In fact it was the return of the 5th Labour government in 1999 that created a breathing space for the unions to recover and begin to rebuild. After 9 years the unions have recovered some of their former strength and have begun to tackle the difficult job of recruiting members who have never heard of unions or are in jobs that have never been unionised. The Employment Relations Act is designed to embed Labour’s class collaborationist 'partnership' policy and it cannot provide any real protection for workers. Yet National has promised to reform it and weaken those provisions that have allowed the unions to rebuild in the 2000s.
Therefore when some of the sectarian left say that a massive attack on workers is needed to revive and strengthen the unions, this is an insult to workers. On the historical evidence National will smother the weak child in its cot. The re-election of Labour facing this crisis will at least give the reviving union movement an even chance of surviving and consolidating its strength. A tactical vote for Labour facing this crisis gives workers more time and space to rebuild their forces and fight for an independent working class party.
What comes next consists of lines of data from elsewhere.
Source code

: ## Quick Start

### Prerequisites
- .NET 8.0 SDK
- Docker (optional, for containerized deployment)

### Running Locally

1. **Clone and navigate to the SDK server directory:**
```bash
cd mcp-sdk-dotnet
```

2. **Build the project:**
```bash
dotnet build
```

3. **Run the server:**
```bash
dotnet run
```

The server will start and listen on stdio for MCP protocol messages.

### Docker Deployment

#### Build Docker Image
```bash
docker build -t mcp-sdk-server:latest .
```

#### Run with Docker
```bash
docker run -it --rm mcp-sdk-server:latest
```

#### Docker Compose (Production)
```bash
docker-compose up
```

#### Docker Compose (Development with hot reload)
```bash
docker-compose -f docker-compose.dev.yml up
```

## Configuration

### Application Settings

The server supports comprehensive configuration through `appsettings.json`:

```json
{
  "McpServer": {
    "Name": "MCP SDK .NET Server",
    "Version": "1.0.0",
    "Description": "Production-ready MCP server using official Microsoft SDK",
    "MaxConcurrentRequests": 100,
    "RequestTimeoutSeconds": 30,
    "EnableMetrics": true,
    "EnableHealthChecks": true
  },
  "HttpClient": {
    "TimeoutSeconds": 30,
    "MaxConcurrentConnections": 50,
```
- Vote for Labour candidates in every electorate.
A vote for any other candidate may defeat the Labour candidate even where Labour has had strong majorities in the past. For example the total vote of Green, Alliance, Progressive, Maori Party, RAM and Workers Party candidates may lead to the defeat of Labour in a number of electorates and lead to its defeat. A vote for Maori Party candidates may not only defeat Labour candidates in the Maori seats but give National an ally to form an openly anti-worker government.
- Vote Party vote Labour to give Labour the largest number of list members.
The Greens will probably have enough support outside the labour movement to get over the 5%. Therefore workers in the organised labour movement should give their party vote to Labour and not the Greens. Remember that the Greens can only play a role in support of Labour if Labour is returned. The Greens will not be able to stop National unless the party commits to Labour.